Baca Juga: Prabowo Penuh Omon-Omon: Menagih Janji Presiden Terhadap Pengesahan RUU PPRT
Dalam masyarakat patriarkal, perempuan menjadi aktor terpenting dari keberlangsungan kedaulatan pangan keluarga. Mereka kerap menjadi juru kunci untuk menentukan apa yang dimakan oleh pasangan dan anak. Mereka juga diminta memastikan anak-anak makan bergizi, tapi tak diberi ruang untuk menentukan sumber dan bentuk pangan itu sendiri. Ditambah, mereka seperti tak pernah dilibatkan dalam implementasinya secara strategis.
Belum lagi, beban kerja perempuan bertambah berat karena harus menanggung beban negara yang lepas tangan. Para ibu, bukan hanya kehilangan hak menentukan makanan anak, tapi juga dipaksa menanggung risikonya. Di Brebes, mereka bahkan harus menandatangani surat pernyataan akan bertanggung jawab jika anaknya keracunan MBG. Hal ini adalah bentuk pemindahan tanggung jawab dari negara ke individu. Posisi perempuan pun dilemahkan karena mereka dikontrol oleh sistem, dan tetap dimintai tanggung jawab atas hasilnya.
Perempuan juga terdampak secara ekonomi. Desi, seorang pedagang kantin sekolah yang terdampak MBG, menuturkan tetap harus memberi uang saku sebab anaknya belum menerima program. Sementara Yanti, seorang kepala keluarga, mengaku tak punya keahlian lain. Ia mulai berpikir untuk menjadi pekerja rumah tangga jika penjualannya terus menurun. Kebijakan yang digadang sebagai “penolong rakyat kecil”, justru menyingkirkan perempuan dari ruang ekonomi.
Lantas, Bagaimana Kedaulatan Pangan Seharusnya?
Ironisnya, Prabowo sendiri menulis bahwa Indonesia adalah negeri kaya sumber daya alam dan manusia.

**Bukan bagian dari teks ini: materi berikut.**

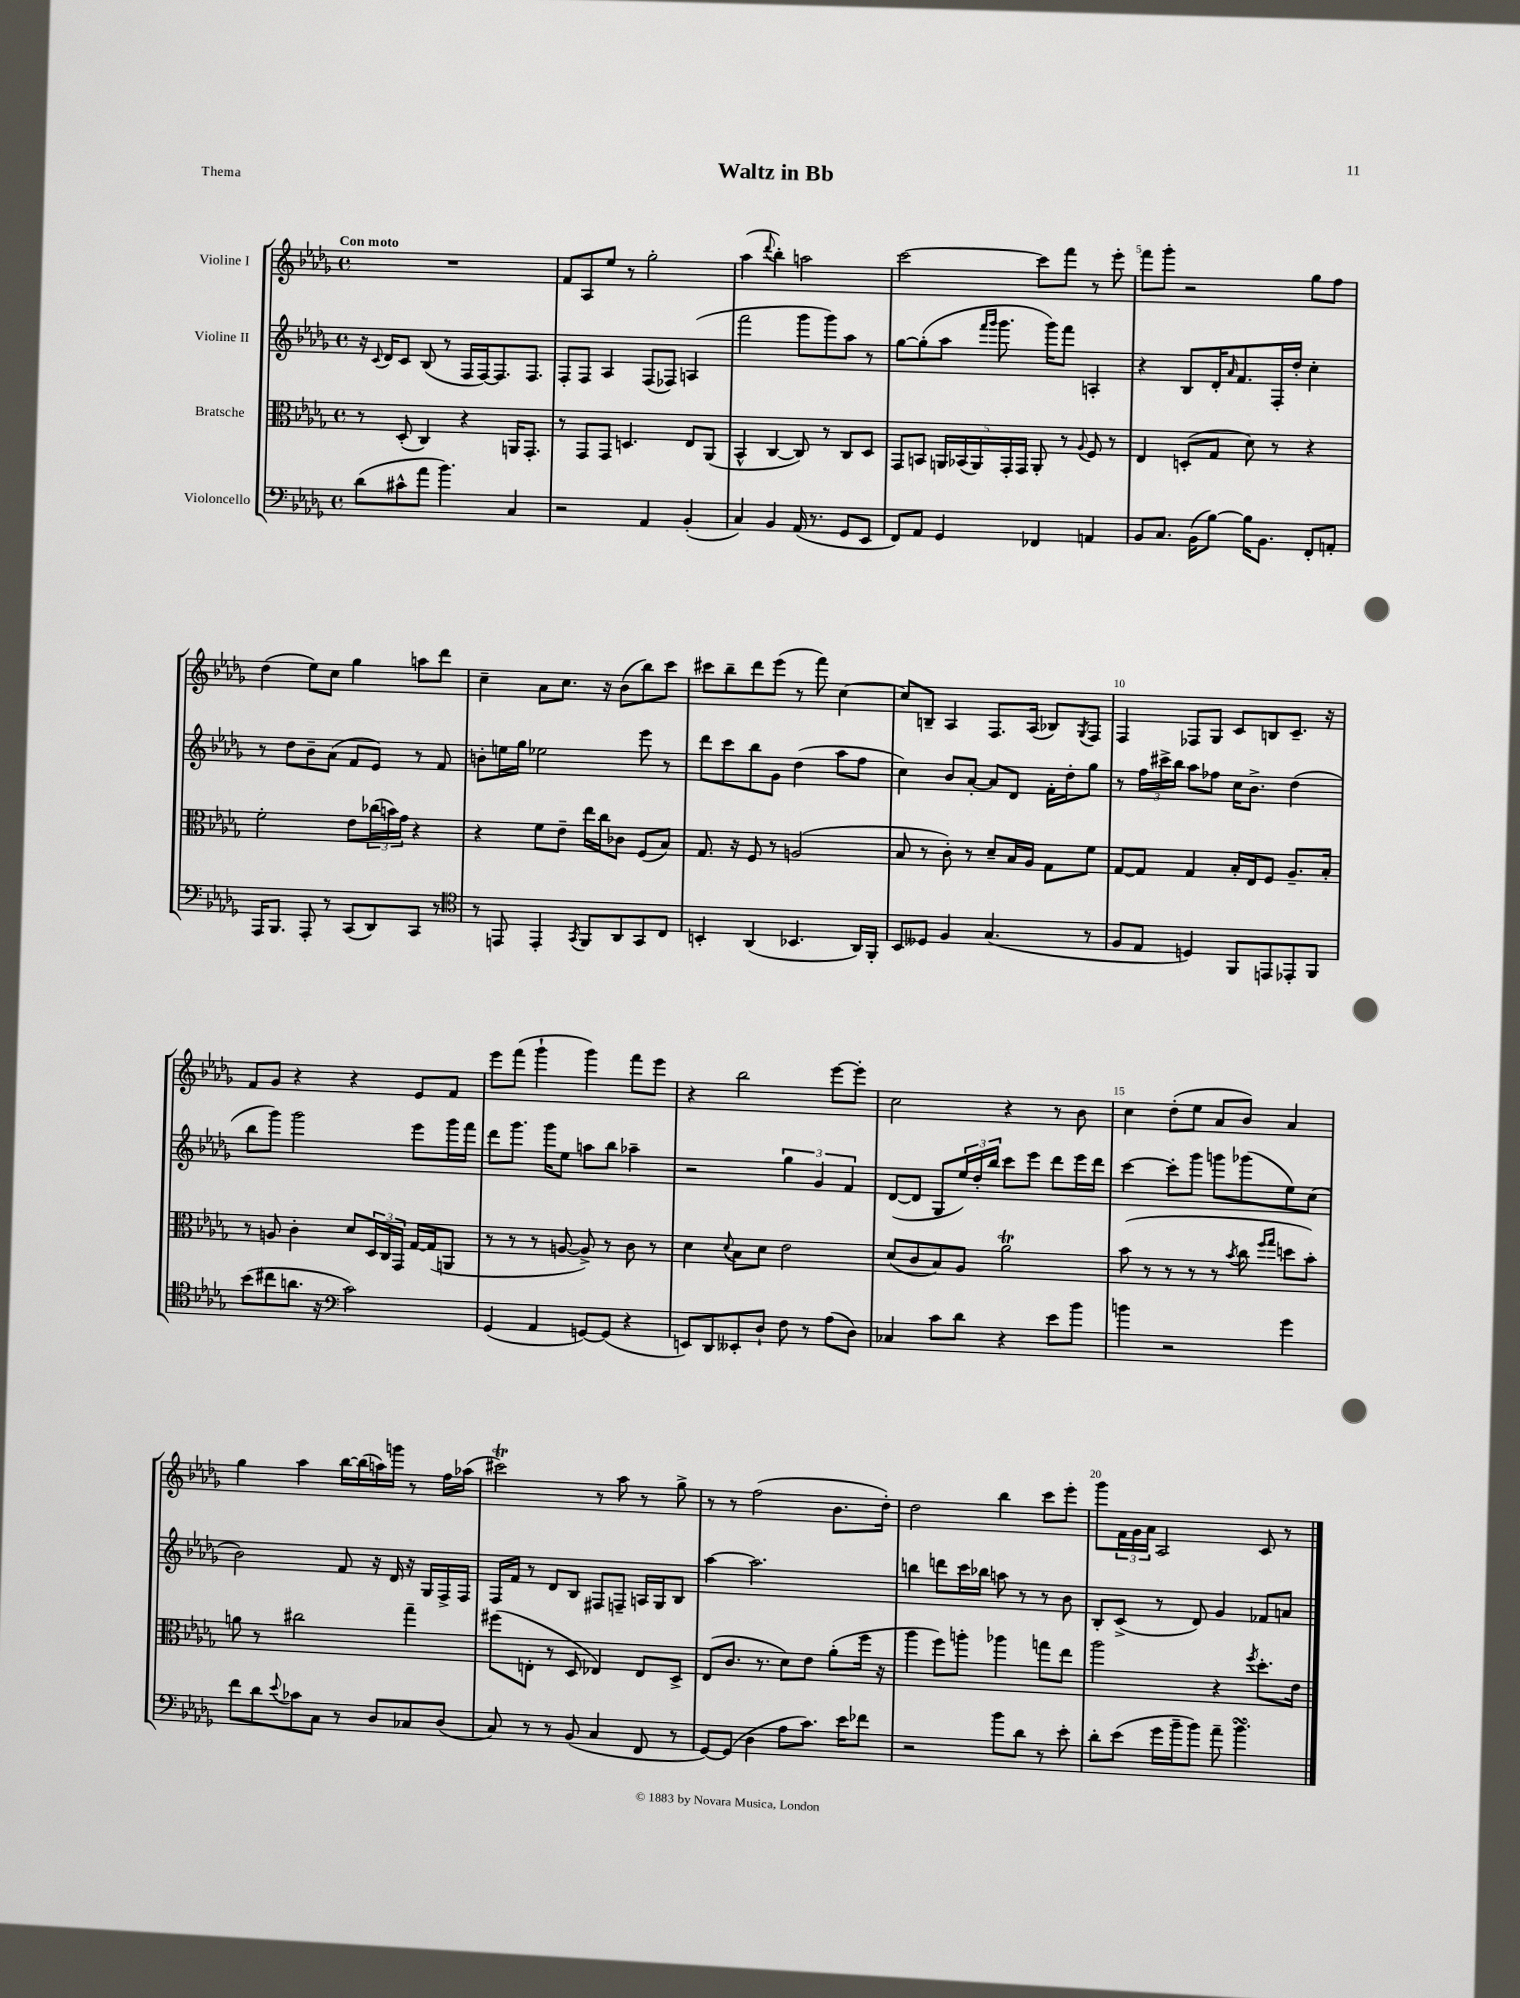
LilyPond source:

\header { title = "Waltz in Bb" piece = "Thema" }
<<
\new StaffGroup <<
\new Staff = "s0" \with { instrumentName = "Violine I" } {
    \clef treble \key des \major \defaultTimeSignature \time 4/4 \tempo "Con moto"
    R1 |
    f'8 aes8 ees''8 r8 ges''2-. |
    aes''4( \appoggiatura { des'''8 } bes''4-.) a''2 |
    c'''2~ c'''8 f'''8 r8 ees'''8-. |
    f'''8 ges'''8-. r2 ges''8 f''8 |
    des''4( ees''8) c''8 ges''4 a''8 des'''8 |
    c''4-- aes'8 c''8. r16 bes'8( bes''8) c'''8 |
    cis'''8 bes''8-- des'''8 ees'''8( r8 f'''8) c''4~ |
    c''8 b8-- aes4 f8. aes16( bes8) \acciaccatura { ges8 } f8 |
    f4 fes8 ges8 c'8 b8 c'8.-- r16 |
    f'8 ges'8 r4 r4 ees'8 f'8 |
    ees'''8 f'''8( ges'''4-! ges'''4) f'''8 ees'''8 |
    r4 bes''2 ees'''8~ ees'''8-. |
    c''2 r4 r8 bes'8 |
    c''4 des''8-.( ees''8 aes'8 bes'8) aes'4 |
    ges''4 aes''4 bes''16~ bes''16( a''16) g'''16 r8 f''16 aes''16( |
    cis'''2\trill) r8 aes''8 r8 ges''8-> |
    r8 r8 f''2( bes'8. des''16-.) |
    des''2 bes''4 c'''8 ees'''8-. |
    ges'''8 \tuplet 3/2 { f'16 ges'16 aes'16 } aes2 c'8 r8 \bar "|." |
}
\new Staff = "s1" \with { instrumentName = "Violine II" } {
    \clef treble \key des \major \defaultTimeSignature \time 4/4
    r16 \appoggiatura { c'8 } des'16 c'8 bes8( r8 f16 f16~) f8. f8. |
    f8-. f8 aes4 f8( fes8) a4( |
    f'''2 ges'''8 ges'''8) aes''8 r8 |
    ges''8~ ges''8-.( aes''8 \grace { f'''16 ges'''16 } ges'''8. ges'''16) f'''8 a4-. |
    r4 bes8 des'16-. \grace { aes'16 } f'8. f16-. des''16-. c''4-. |
    r8 des''8 bes'8-- aes'8( f'8 ees'8) r8 f'8 |
    b'8-. e''16 ges''16 ees''2 ees'''8 r8 |
    des'''8 c'''8 bes''8 ges'8 des''4( aes''8 f''8 |
    c''4) bes'8 aes'8~-. aes'8 des'8 f'16-. des''16-. ges''8 |
    r8 \tuplet 3/2 { f''16 cis'''16-> bes''16 } aes''8 fes''8 c''16 bes'8.-> des''4( |
    bes''8 ges'''8) ges'''2 ees'''8 ges'''16 f'''16 |
    des'''8 ges'''8. ges'''16 ees''8 a''8 bes''8 aes''4-- |
    r2 \tuplet 3/2 { ges''4 ges'4 f'4 } |
    des'8~( des'8 ges8 \tuplet 3/2 { ees''16) des''16-. bes''16 } c'''8 ees'''8 des'''8 ees'''16 des'''16 |
    c'''4~ c'''8-. ges'''8 g'''8 ges'''8( ees''8) c''8( |
    bes'2) f'8 r16 des'16 r16 ges16 f16-> f16 |
    f16 f'16 r8 des'8 bes8 fis8 f8-- a16 ges16 bes8 |
    aes''4~ aes''2. |
    b''4 d'''8 c'''16 bes''16 a''8 r8 r8 bes'8 |
    bes8-. c'8->( r8 des'8) ges'4 fes'8 a'8 \bar "|." |
}
\new Staff = "s2" \with { instrumentName = "Bratsche" } {
    \clef alto \key des \major \defaultTimeSignature \time 4/4
    r8 des8-.( c4) r4 a,16 ges,8.-. |
    r8 ges,8 ges,8 d4. ees8 aes,8( |
    bes,4-^ c4~ c8) r8 c8 des8 |
    ges,8 b,8 \tuplet 5/4 { a,16 bes,16( a,16) ges,16-. ges,16 } a,8-. r8 \appoggiatura { aes8 } f8 r8 |
    ees4 d8-.( ges8 des'8) r8 r4 |
    f'2-. ees'8 \tuplet 3/2 { ces''16( b'16) ges'16 } r4 |
    r4 f'8 ees'8-- ees''16 c''16 ces'8 f8( bes8) |
    ges8. r16 f8 r8 a2( |
    bes8 r8 c'8-.) r8 des'8-- bes16 aes16 ges8 f'8 |
    ges8~ ges8 ges4 bes16-. ees16 f8 aes8.-- bes16-. |
    r8 a8 c'4-. des'8 \tuplet 3/2 { des16 c16 ges,16 } ges16~ ges16( a,8 |
    r8 r8 r8 a8~ a8->) r8 c'8 r8 |
    des'4 \appoggiatura { des'8 } bes8 des'8 ees'2 |
    des'8( c'8 bes8) aes8 aes'2\trill |
    bes'8( r8 r8 r8 r8 \acciaccatura { bes'8 } c''8 \grace { f''16 ges''16 } d''8 bes'8-.) |
    a'8 r8 cis''2 ges''4-- |
    fis''8( e8-. r8 des8 ees4) ees8 des8-> |
    ees8( c'8. r8. des'8) ees'8 aes'8-.( f''16 r16 |
    aes''4 f''8) a''8-. aes''4 g''8 ees''8 |
    aes''2 r4 \acciaccatura { f''8 } des''8.-. ees'16 \bar "|." |
}
\new Staff = "s3" \with { instrumentName = "Violoncello" } {
    \clef bass \key des \major \defaultTimeSignature \time 4/4
    des'8( cis'8-^ aes'8 bes'4.) c4 |
    r2 aes,4 bes,4-.( |
    c4) bes,4 aes,16( r8. ges,8 ees,8 |
    f,8) aes,8 ges,4 fes,4 a,4 |
    bes,8 c8. bes,16( bes8~) bes16 bes,8. f,8-. a,8-. |
    aes,,16 bes,,8. aes,,8-. r8 c,8( des,8) c,8 r8 |
    \clef tenor r8 e,8 e,4-. \acciaccatura { ges,8 } f,8 aes,8 ges,8 c8 |
    b,4-. aes,4( bes,4. aes,16) f,16-. |
    bes,8 deses8 f4 ges4.( r8 |
    f8 ees8 d4) f,8 e,8 ees,8-. f,8 |
    bes'8( cis''8 a'8. r16 \clef bass c'2) |
    ges,4( aes,4 g,8~) g,8( r4 |
    e,8) des,8 eeses,8-. des8-! f8 r8 aes8( des8) |
    ces4 c'8 des'8 r4 ees'8 bes'8 |
    b'4 r2 ges'4 |
    f'8 des'8 \appoggiatura { ees'8 } ces'8 c8 r8 des8 ces8 des8( |
    c8) r8 r8 bes,8( c4 f,8 r8 |
    ges,8~) ges,8( des4 aes8 c'8.) ees'16 fes'8 |
    r2 bes'8 des'8 r8 ees'8-. |
    des'8-. ees'8( ges'16 bes'16-- bes'8) aes'8-- bes'4.\turn \bar "|." |
}
>>
>>
\layout { \context { \Score \override BarNumber.break-visibility = ##(#f #t #t) barNumberVisibility = #(every-nth-bar-number-visible 5) } }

Artinya, negara seharusnya bebas dari kemiskinan dan kelaparan. Namun, pengakuan atas kekayaan itu sirna ketika negara justru menyeragamkan cara makan rakyat. Padahal, yang seharusnya dibenahi bukan penyediaan pangan, melainkan sistem akses terhadap pangan itu sendiri.
Misalnya, memperkuat rantai pasok lokal yang saling terhubung antara petani, pasar, dan dapur keluarga. Petani menanam bahan pangan sesuai musim dan kebutuhan daerahnya, sekolah dan koperasi membeli langsung hasil panen mereka, sementara rumah tangga akan mengolahnya menjadi makanan bergizi bagi anak-anak.
Sisa bahan pangan pun bisa diolah kembali menjadi pupuk atau pakan ternak, yang lalu dikembalikan ke lahan pertanian. Bukan seperti MBG yang justru menumpuk sampah makanan sisa karena target sasaran enggan memakannya. Sementara pemerintah, cukup berperan sebagai fasilitator yang menyediakan infrastruktur, memastikan harga adil, dan menjamin akses bagi semua. Dalam sistem yang berputar semacam ini, pangan pun akan tumbuh dari gotong royong masyarakat itu sendiri.
Baca Juga: Bendera One Piece dan Simbol Perlawanan Perempuan di Bulan Kemerdekaan
Sebagaimana diingatkan Keske (2021), kedaulatan adalah prasyarat keberlanjutan pangan. Tanpa kendali lokal dan kemandirian komunitas, rakyat hanya akan terus bergantung pada sistem yang menyerupai kolonialisme pangan. Jika benar Indonesia ingin berdaya, ia harus dimulai dari meja makan keluarga. Sebab, bangsa yang berdaulat bukan diukur dari banyaknya makanan gratis yang dibagikan, tetapi dari sejauh mana rakyatnya punya kuasa atas pangan yang mereka makan setiap harinya.